# [Problem]
Copy the records below exactly, omitting any pictures they contain.

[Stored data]
-=-=-
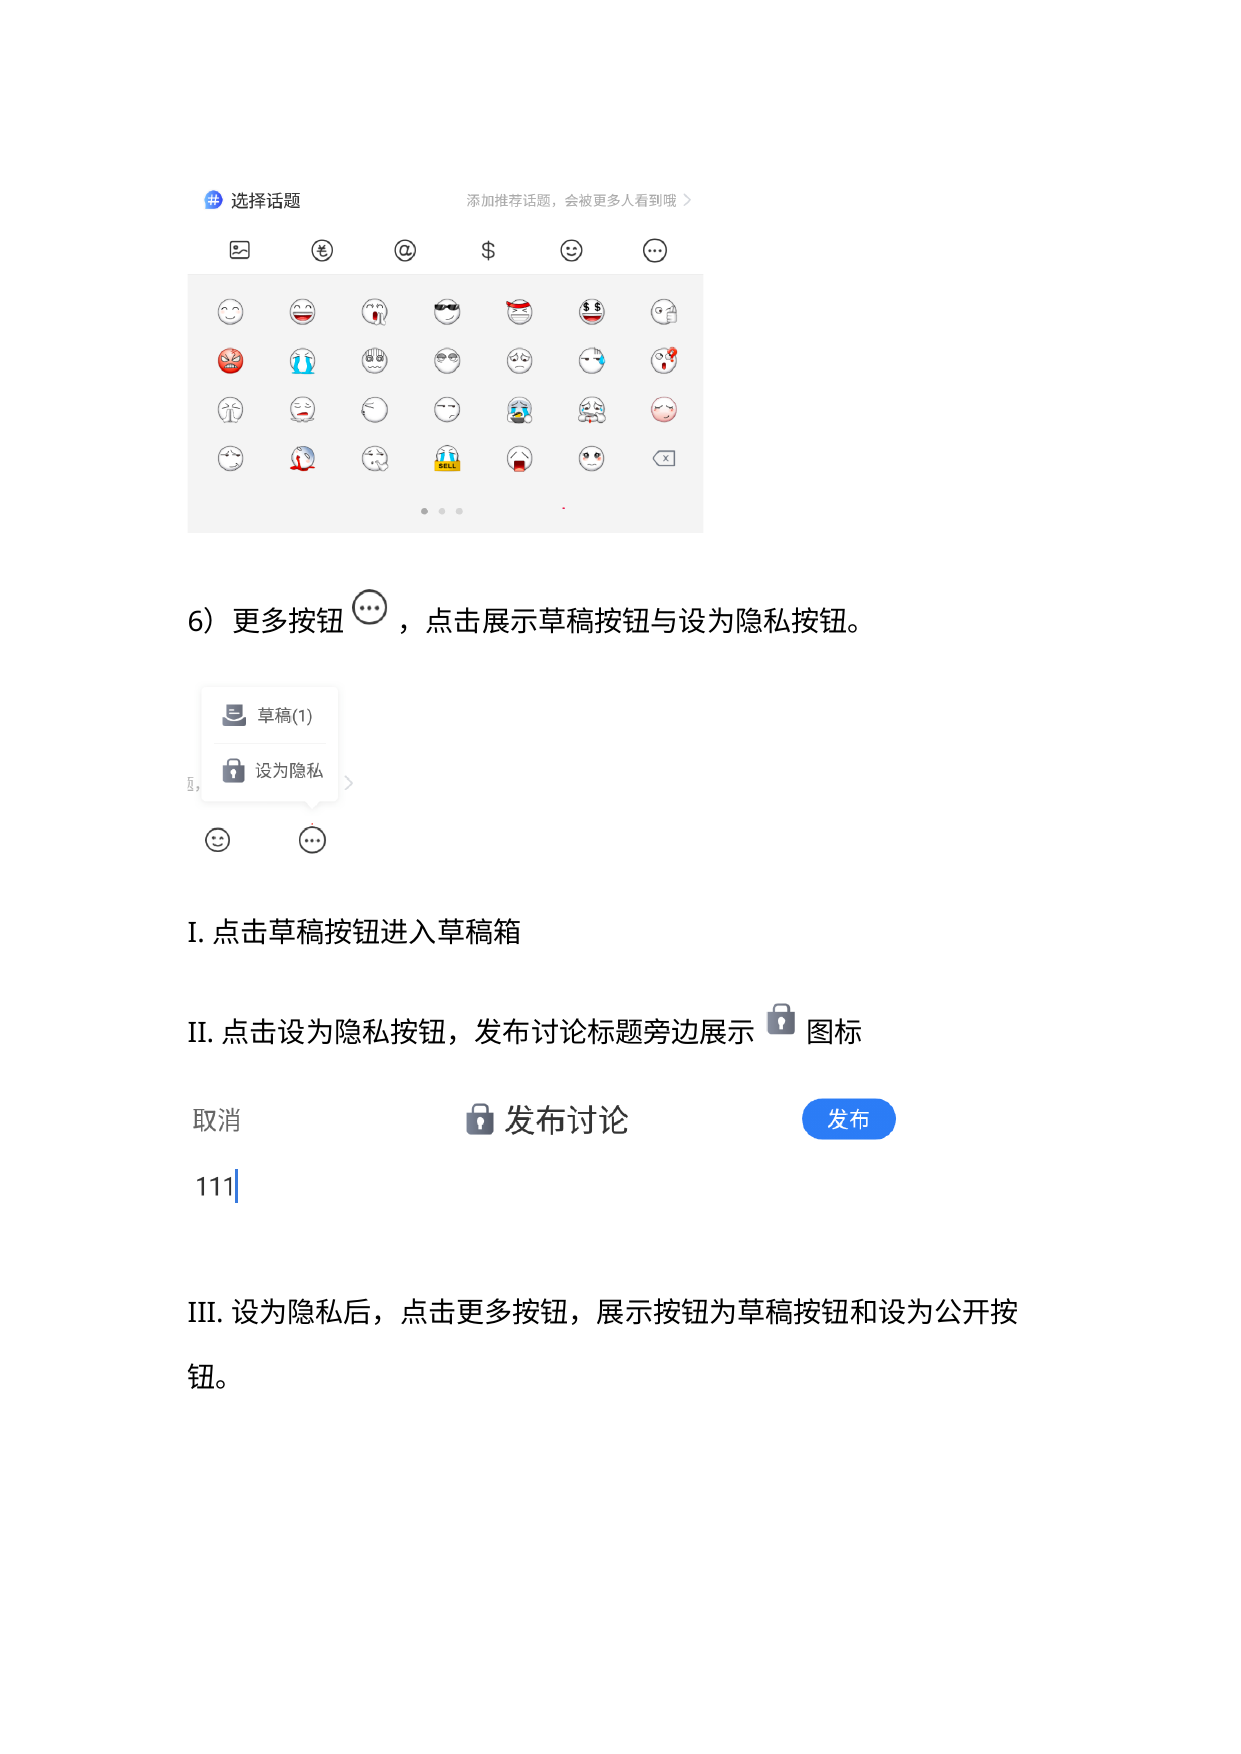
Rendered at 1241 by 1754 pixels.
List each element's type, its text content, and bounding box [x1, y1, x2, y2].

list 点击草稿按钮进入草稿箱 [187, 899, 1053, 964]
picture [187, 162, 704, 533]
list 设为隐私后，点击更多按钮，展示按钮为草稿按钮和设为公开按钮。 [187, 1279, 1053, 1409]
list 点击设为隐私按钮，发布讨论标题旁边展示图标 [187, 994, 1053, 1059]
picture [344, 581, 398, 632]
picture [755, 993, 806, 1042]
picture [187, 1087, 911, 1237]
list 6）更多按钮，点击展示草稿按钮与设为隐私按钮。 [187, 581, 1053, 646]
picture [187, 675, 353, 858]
-=-=-
# [Your solution]
Rendered at 1241 by 1754 pixels.
List each element's type, its text content, and bounding box [x1, y1, x2, y2].

list 点击草稿按钮进入草稿箱 [187, 899, 1053, 964]
picture [187, 162, 704, 533]
list 设为隐私后，点击更多按钮，展示按钮为草稿按钮和设为公开按钮。 [187, 1279, 1053, 1409]
list 点击设为隐私按钮，发布讨论标题旁边展示图标 [187, 994, 1053, 1059]
picture [344, 581, 398, 632]
picture [755, 993, 806, 1042]
picture [187, 1087, 911, 1237]
list 6）更多按钮，点击展示草稿按钮与设为隐私按钮。 [187, 581, 1053, 646]
picture [187, 675, 353, 858]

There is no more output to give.